*** Records ***

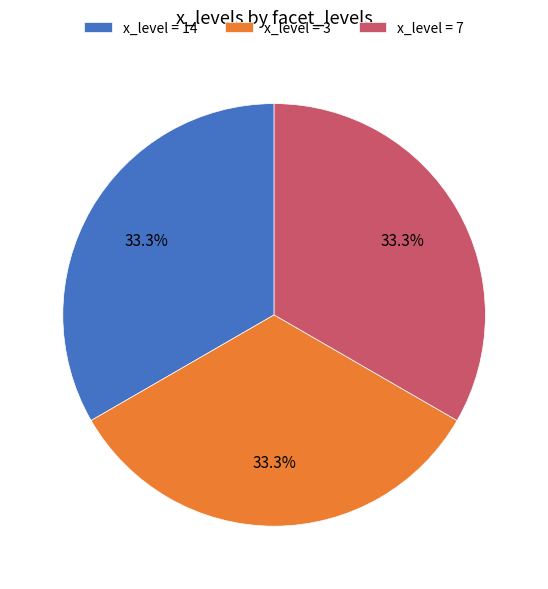

What is the ratio of the value at x_level = 7 to the value at x_level = 14?

1.0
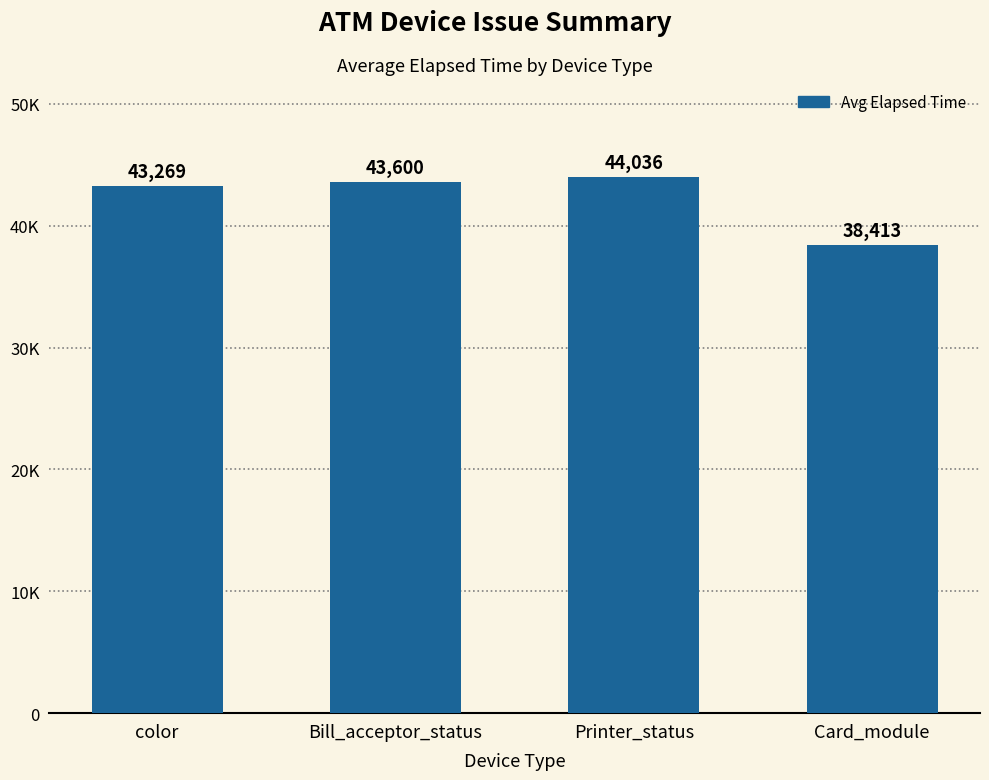

Reading right to left, list all the values displayed in this chart.

Card_module=38413	Printer_status=44036	Bill_acceptor_status=43600	color=43269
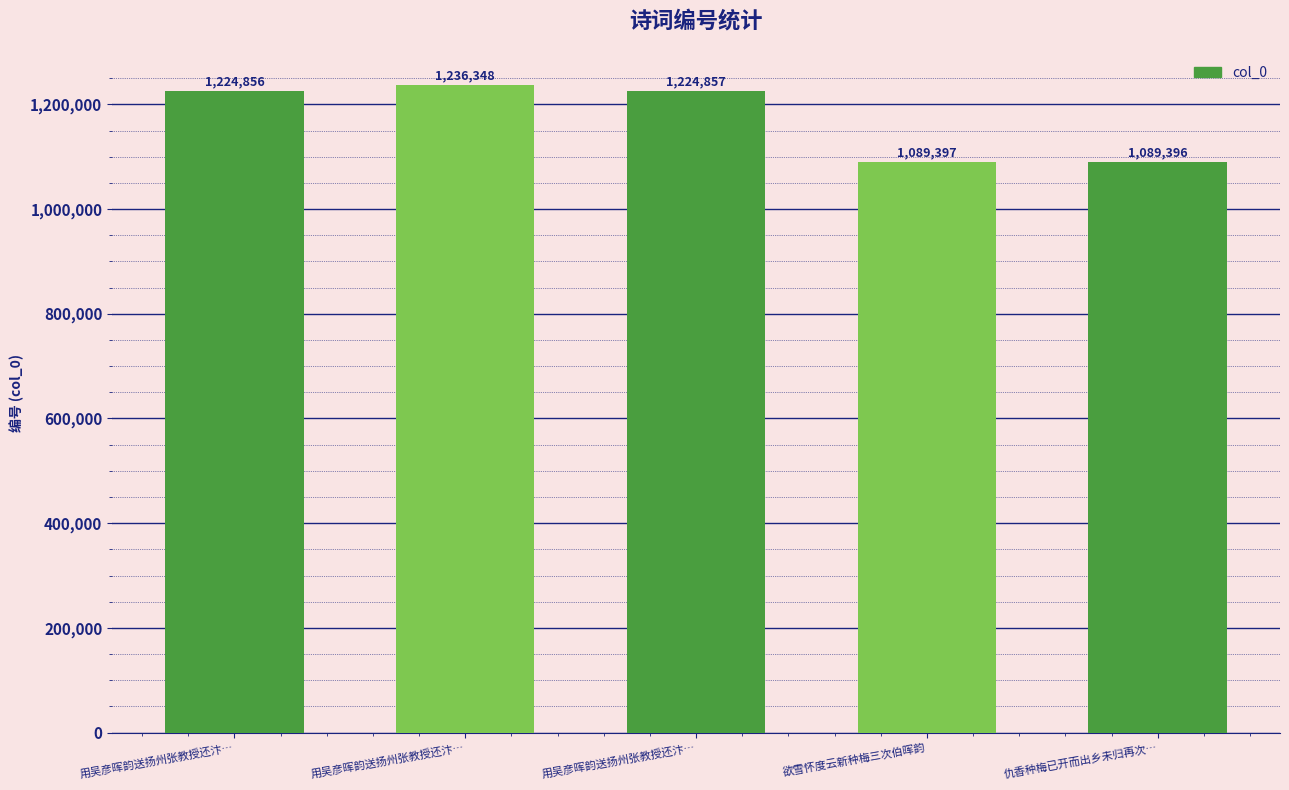

Is it true that the value at 用吴彦晖韵送扬州张教授还汴… is 1224857?

True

***

What you should do - State how many lines in the items above contain the word "Reading", giving only the number.

Solved exercise - 1